In labs/10-mini-cluster/ you set up a tiny single-machine “cluster” using Docker containers as virtual nodes. You install Slurm, MPICH, and a shared NFS volume, submit a job, watch it scheduled across the containers, and run an MPI program. The architecture is the same pattern as a roughly 10,000-node Frontier-class system — just smaller. Then we run the same heat-equation code from Week 9 on this mini cluster via Slurm submission, instead of mpirun -n 4 directly. You’ll see the actual production HPC workflow.

Discussion questions#

  1. Beowulf assumed Ethernet would be cheap and good enough. It was good enough for embarrassingly parallel work, not enough for tightly-coupled simulations. Today, AI training is moving toward a similar hybrid: NVLink within a “pod” of GPUs, Ethernet (with RoCE) between pods. Is this analogous to the Myrinet/InfiniBand vs. Ethernet split of 2000? What’s different?

  2. Linux became universal in HPC because it was free, and then because everyone knew it. The same dynamic might play out for an HPC scheduler — Slurm has been overwhelmingly dominant for fifteen years. What would have to be true for a successor to displace it?

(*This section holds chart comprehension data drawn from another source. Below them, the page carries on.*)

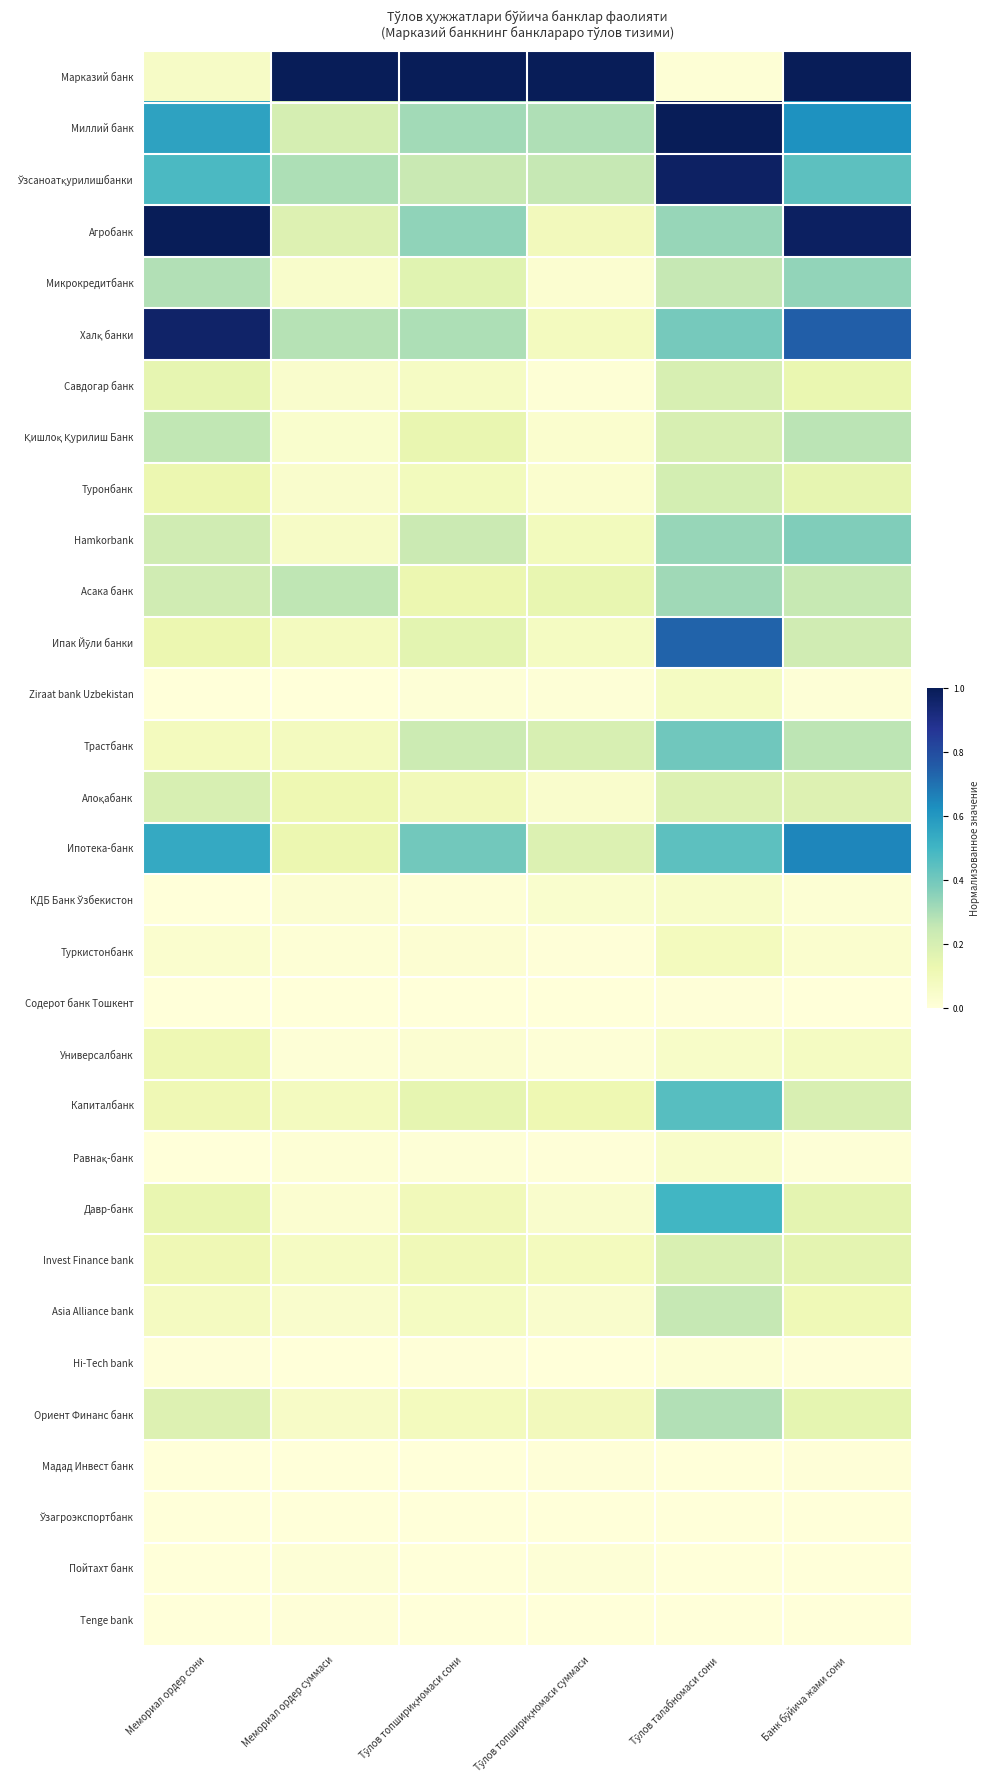

At how many categories does at least one series exceed 0?

6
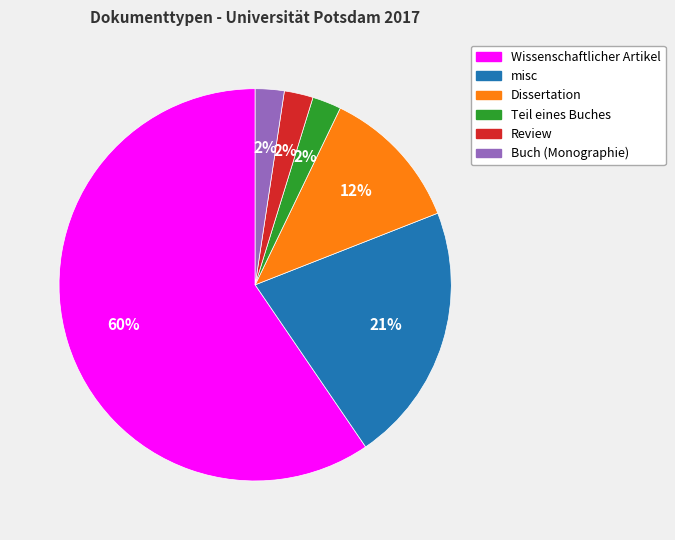

Which category accounts for the majority?

Wissenschaftlicher Artikel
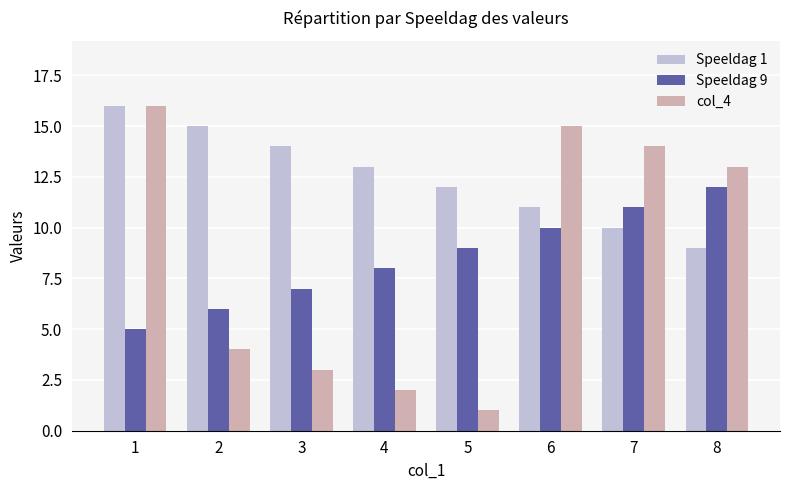

What are all the series names shown in the legend?

Speeldag 1, Speeldag 9, col_4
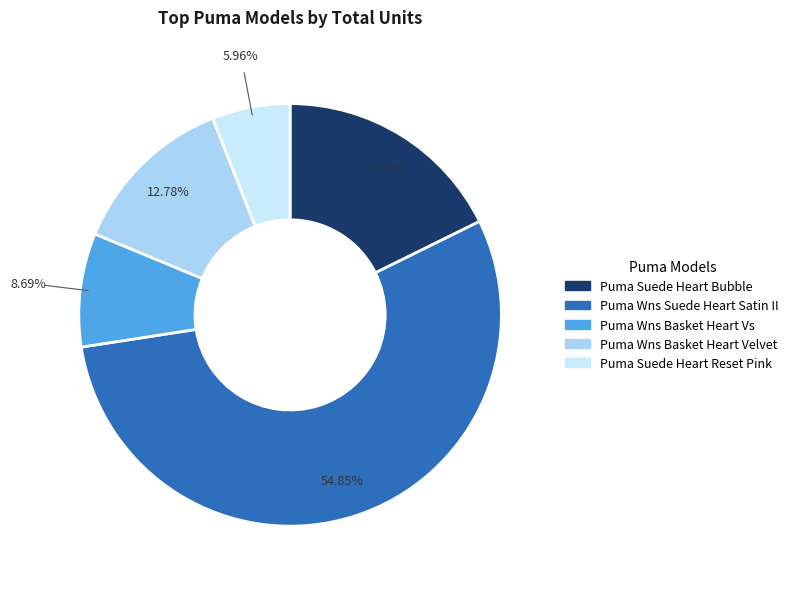

How many segments does this pie chart have?

5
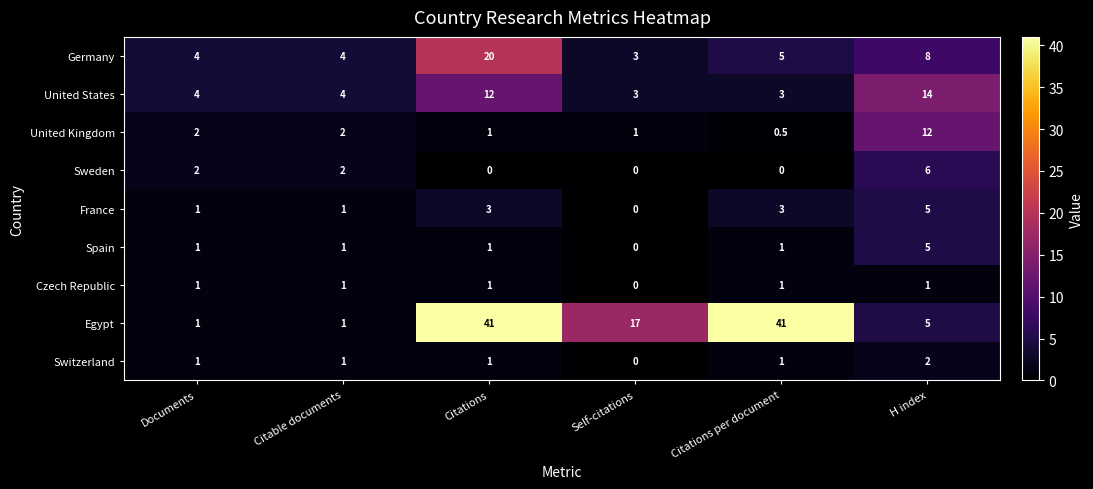

At how many categories does at least one series exceed 37?

2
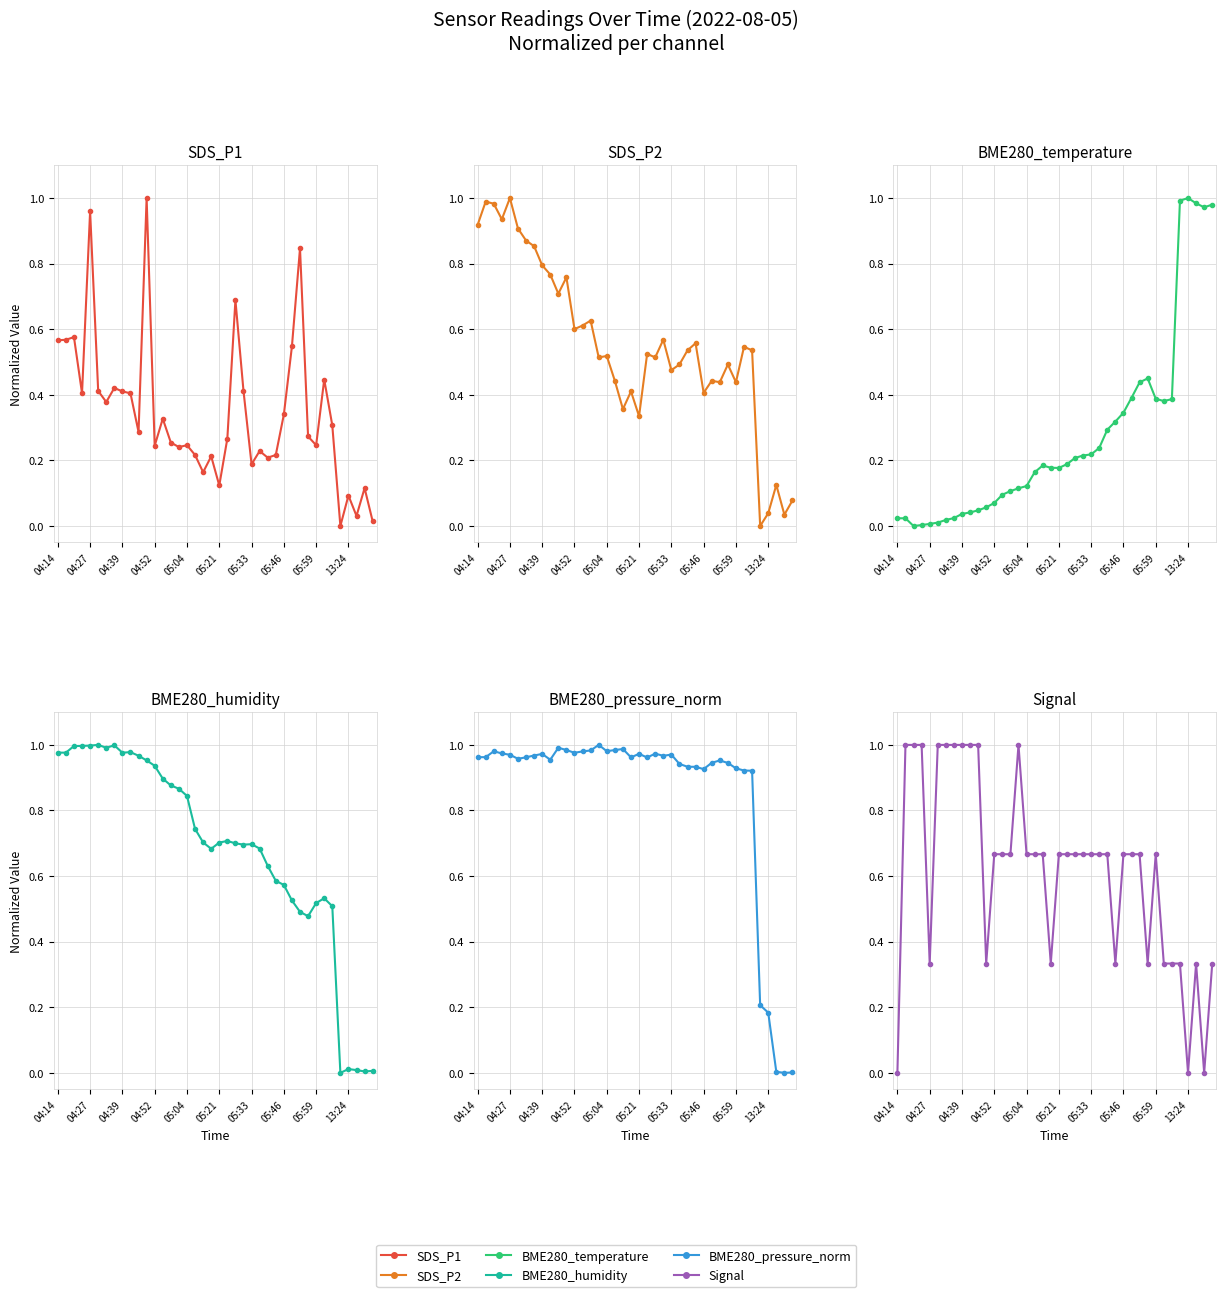

What is the difference between the highest and lowest values at 04:27?

1.0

  3. Beowulf democratized supercomputing access. AWS, Azure, and GCP HPC offerings (ParallelCluster, CycleCloud, Cluster Toolkit) democratize it again. Is cloud HPC the “next Beowulf moment”, or is it a different transition (capital expense → operating expense, dedicated → multi-tenant)? What’s the equivalent of Sterling and Becker’s $50k bet that would establish whether cloud HPC is structurally cheaper?

Further reading#

  • Sterling, T. & Becker, D. (1995). How to Build a Beowulf. Initial paper, Goddard Space Flight Center. Now widely available on archive.org.

  • Sterling, T., Becker, D., Savarese, D., Dorband, J., Ranawake, U. & Packer, C. (1995). “BEOWULF: A parallel workstation for scientific computation”. Proc. ICPP ‘95. The peer-reviewed version.

  • Top500 lists 1995–2005, in sequence. Watch the “architecture” column flip.

  • Yoo, A. et al. (2003). “SLURM: Simple Linux Utility for Resource Management”. JSSPP ‘03. The original Slurm paper.

  • Schwan, P. (2003). “Lustre: Building a file system for 1000-node clusters”. Linux Symposium.